Highlights from presentations given in the parallel sessions include:
- David Marques (University of Bern) used genomic sequencing to trace the origin of Lake Constance sticklebacks. He revealed this population has a complex mosaic genome, and proposed the new term combinatorial speciation to explain the growing number of cases where admixture is involved in the establishment of new taxa.
- Axel Myer (Universität Konstanz) presented the genetic basis of large-lips in a lake radiation of cichlid fish. Large lips are advantageous as they aid crevice feeding. He showed that a single major QTL underlies this phenotype, and suggested experimental manipulation of lip size (using gelatine!) could be used to test the fitness benefit of this extraordinary phenotype.
- Lesley Lancaster (University of Aberdeen) showed that the damselfly Ischnura elegans is expanding into colder climates beyond the range predicted by climate change.
- David Baum (University of Wisconsin–Madison) described how species definitions are ‘artistic’ and there is no single correct species taxonomy. He also introduced exclusivity factors (which build on concordance factors) as a new approach to improve objective species delimitation.

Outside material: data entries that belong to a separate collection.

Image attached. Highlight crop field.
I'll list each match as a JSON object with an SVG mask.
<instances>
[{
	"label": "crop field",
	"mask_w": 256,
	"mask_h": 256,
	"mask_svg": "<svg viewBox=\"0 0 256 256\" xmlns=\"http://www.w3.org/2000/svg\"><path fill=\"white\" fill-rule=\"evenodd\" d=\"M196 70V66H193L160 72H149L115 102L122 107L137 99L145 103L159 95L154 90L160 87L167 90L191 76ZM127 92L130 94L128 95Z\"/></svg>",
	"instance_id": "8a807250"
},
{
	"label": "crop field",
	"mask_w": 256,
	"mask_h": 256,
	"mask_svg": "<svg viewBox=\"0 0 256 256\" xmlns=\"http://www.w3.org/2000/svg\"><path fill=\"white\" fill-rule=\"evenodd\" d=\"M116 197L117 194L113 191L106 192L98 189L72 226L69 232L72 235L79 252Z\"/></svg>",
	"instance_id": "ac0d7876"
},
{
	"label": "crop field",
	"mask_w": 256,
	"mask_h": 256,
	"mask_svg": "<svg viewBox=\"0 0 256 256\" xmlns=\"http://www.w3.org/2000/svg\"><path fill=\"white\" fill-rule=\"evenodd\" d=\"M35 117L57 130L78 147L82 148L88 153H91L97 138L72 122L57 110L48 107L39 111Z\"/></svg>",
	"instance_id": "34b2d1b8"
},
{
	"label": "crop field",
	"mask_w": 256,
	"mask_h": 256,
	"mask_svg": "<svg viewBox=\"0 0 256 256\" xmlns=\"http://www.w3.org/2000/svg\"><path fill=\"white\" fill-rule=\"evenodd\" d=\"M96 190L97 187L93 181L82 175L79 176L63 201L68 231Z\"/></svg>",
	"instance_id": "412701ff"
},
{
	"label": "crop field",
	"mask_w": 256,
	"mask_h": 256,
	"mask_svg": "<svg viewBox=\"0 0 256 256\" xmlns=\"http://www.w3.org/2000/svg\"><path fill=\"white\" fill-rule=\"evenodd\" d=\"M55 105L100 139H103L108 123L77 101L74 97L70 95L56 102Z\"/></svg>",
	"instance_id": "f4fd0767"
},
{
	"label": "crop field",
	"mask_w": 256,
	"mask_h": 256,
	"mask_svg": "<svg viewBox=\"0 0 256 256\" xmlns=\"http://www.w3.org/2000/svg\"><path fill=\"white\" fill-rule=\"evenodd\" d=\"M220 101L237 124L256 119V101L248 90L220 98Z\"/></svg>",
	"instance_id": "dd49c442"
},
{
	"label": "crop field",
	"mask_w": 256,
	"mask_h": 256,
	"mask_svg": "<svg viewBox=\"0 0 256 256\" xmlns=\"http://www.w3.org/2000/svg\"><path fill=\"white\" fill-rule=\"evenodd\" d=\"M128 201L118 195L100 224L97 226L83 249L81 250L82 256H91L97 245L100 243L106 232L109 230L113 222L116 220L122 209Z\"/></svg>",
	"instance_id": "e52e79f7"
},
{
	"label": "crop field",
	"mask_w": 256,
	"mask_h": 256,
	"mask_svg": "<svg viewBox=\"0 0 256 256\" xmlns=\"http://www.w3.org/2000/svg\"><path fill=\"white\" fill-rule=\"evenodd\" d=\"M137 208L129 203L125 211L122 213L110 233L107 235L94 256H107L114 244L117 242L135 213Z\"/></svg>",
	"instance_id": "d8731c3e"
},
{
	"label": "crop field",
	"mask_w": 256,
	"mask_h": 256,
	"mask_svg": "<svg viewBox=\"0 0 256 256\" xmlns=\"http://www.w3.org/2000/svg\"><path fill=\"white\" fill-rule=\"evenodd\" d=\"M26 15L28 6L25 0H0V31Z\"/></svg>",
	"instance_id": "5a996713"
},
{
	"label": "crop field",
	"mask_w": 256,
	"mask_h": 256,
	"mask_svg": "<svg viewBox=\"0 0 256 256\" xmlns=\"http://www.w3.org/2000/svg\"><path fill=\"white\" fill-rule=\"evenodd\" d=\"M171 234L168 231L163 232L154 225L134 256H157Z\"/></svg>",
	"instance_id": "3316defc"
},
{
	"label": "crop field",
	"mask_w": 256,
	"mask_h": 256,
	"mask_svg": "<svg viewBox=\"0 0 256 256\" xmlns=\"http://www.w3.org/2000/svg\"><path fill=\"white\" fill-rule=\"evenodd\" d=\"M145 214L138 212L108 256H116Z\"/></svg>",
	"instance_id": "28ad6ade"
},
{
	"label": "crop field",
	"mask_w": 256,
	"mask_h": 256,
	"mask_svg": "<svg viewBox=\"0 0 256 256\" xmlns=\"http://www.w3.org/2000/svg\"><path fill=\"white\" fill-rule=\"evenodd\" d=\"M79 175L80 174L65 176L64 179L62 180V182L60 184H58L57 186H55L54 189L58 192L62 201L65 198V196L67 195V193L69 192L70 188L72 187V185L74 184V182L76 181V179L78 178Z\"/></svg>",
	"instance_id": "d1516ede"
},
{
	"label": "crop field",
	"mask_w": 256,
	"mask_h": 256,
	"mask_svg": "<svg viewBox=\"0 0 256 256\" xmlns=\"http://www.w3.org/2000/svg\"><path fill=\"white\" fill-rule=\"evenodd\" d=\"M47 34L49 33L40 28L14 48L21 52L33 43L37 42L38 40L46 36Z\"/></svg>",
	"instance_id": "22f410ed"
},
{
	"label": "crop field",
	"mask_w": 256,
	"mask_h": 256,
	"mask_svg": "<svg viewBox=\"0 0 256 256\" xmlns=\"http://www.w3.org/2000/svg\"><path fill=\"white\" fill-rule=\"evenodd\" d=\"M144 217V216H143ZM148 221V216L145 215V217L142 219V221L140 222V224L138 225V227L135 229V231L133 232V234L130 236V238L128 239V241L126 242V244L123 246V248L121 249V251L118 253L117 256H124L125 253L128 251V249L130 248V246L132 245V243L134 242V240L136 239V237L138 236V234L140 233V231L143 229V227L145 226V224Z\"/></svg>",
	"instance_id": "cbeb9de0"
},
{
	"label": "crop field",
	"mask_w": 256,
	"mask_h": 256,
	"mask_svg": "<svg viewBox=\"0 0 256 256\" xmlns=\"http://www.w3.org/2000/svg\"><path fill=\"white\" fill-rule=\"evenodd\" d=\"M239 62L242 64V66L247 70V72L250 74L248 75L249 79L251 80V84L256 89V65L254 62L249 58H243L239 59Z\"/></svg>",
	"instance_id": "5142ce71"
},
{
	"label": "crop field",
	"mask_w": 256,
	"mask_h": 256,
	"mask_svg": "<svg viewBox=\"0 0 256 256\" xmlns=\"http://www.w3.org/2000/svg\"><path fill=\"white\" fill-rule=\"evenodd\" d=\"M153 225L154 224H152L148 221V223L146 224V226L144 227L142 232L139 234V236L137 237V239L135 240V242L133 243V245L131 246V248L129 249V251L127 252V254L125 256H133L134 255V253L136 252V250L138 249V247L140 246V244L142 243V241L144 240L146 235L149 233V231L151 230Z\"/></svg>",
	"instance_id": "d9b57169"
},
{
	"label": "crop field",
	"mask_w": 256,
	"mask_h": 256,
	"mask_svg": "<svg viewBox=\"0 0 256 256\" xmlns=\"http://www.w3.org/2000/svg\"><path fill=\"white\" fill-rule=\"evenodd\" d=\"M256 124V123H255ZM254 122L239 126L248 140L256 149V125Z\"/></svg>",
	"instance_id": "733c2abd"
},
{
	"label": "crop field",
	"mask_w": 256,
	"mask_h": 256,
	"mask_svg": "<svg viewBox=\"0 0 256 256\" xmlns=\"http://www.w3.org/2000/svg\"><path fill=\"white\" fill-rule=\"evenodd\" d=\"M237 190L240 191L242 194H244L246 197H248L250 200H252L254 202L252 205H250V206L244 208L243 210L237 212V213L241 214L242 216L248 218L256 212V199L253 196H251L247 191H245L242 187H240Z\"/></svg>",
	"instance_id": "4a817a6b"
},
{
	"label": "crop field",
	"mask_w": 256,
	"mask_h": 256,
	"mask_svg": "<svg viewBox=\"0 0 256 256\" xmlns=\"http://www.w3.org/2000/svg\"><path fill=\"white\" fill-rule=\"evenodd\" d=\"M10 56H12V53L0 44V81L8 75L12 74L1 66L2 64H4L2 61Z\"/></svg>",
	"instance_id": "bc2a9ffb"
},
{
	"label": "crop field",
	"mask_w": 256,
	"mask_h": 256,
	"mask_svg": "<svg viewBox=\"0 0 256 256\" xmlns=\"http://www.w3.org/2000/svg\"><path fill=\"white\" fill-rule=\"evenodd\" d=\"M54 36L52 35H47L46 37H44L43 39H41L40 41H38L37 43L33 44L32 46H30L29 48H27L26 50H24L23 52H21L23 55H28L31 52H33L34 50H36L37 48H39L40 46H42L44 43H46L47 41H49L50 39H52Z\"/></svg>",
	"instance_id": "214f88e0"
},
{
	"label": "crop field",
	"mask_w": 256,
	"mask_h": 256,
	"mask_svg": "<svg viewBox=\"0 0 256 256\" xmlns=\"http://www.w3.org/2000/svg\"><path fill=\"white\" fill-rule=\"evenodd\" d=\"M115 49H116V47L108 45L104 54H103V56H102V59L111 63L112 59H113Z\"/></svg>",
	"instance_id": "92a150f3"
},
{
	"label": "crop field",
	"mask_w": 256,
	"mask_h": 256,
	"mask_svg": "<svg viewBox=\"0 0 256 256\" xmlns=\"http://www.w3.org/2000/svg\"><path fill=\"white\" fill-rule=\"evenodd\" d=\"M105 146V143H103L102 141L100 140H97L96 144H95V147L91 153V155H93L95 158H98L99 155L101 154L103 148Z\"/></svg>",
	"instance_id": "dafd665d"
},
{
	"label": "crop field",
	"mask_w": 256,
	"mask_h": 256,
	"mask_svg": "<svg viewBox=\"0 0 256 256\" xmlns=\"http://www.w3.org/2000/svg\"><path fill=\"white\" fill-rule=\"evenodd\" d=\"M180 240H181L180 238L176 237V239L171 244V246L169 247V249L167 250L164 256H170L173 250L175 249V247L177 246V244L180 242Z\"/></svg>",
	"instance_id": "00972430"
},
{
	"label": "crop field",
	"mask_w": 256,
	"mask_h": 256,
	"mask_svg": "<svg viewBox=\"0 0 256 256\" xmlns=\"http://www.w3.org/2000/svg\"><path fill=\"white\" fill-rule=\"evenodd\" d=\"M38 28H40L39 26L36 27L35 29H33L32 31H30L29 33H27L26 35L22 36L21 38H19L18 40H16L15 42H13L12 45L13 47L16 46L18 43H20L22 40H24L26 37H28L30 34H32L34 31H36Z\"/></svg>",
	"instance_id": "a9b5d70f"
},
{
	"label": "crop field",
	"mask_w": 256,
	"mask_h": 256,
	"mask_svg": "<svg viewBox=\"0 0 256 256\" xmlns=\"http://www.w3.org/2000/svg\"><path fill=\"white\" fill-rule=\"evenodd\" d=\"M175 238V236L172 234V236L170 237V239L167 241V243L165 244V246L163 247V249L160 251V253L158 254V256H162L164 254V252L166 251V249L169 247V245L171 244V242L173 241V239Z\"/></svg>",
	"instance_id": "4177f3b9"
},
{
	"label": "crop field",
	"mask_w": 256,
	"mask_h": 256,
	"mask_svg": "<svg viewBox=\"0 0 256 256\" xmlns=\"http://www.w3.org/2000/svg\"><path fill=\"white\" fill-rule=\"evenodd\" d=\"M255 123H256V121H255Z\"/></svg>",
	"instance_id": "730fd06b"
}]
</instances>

- Andrew Leitch (Queen Mary University of London) presented ecological evidence that nitrogen and phosphorus are limiting in the wild and that N + P rich environments have species with larger genomes (Guignard et al. 2016). He included a back-of-the-envelope calculation that polyploid genomes must lose around 367bp per generation to explain extant genome sizes, and asked what selective pressures explain this process of diploidization.
- Greg Owens (The University of British Columbia) showed the importance of knowing the parents in studies of hybrid speciation. A long-term study of artificial hybrids intending to recreate the hybrid sunflower species Helianthus annuus subspecies texanus (with proposed parents H. annuus and H. debilis) revealed selection on particular haplotypes. But sequencing of natural populations revealed other species are more likely to be contributing to the hybrid species than H. debilis.
Common themes from the talks I saw were assortative mating, chromosomal structure and recombination, and balancing selection. I’m expecting these topics to continue to feature heavily as genomic data from more study systems become available.
The conference finished with a wonderful evening at Abbaye de Valmagne, a 13th century abbey surrounded by vineyards.
Looking forward to the next Evolution meeting in Providence Rhode Island!
Bendesky A, Kwon Y-M, Lassance J-M, et al. (2017) The genetic basis of parental care evolution in monogamous mice. Nature 544, 434.
Guignard MS, Nichols RA, Knell RJ, et al. (2016) Genome size and ploidy influence angiosperm species’ biomass under nitrogen and phosphorus limitation. New phytologist 210, 1195-1206.
Rosenblum EB, Sarver BA, Brown JW, et al. (2012) Goldilocks meets Santa Rosalia: an ephemeral speciation model explains patterns of diversification across time scales. Evolutionary Biology 39, 255-261.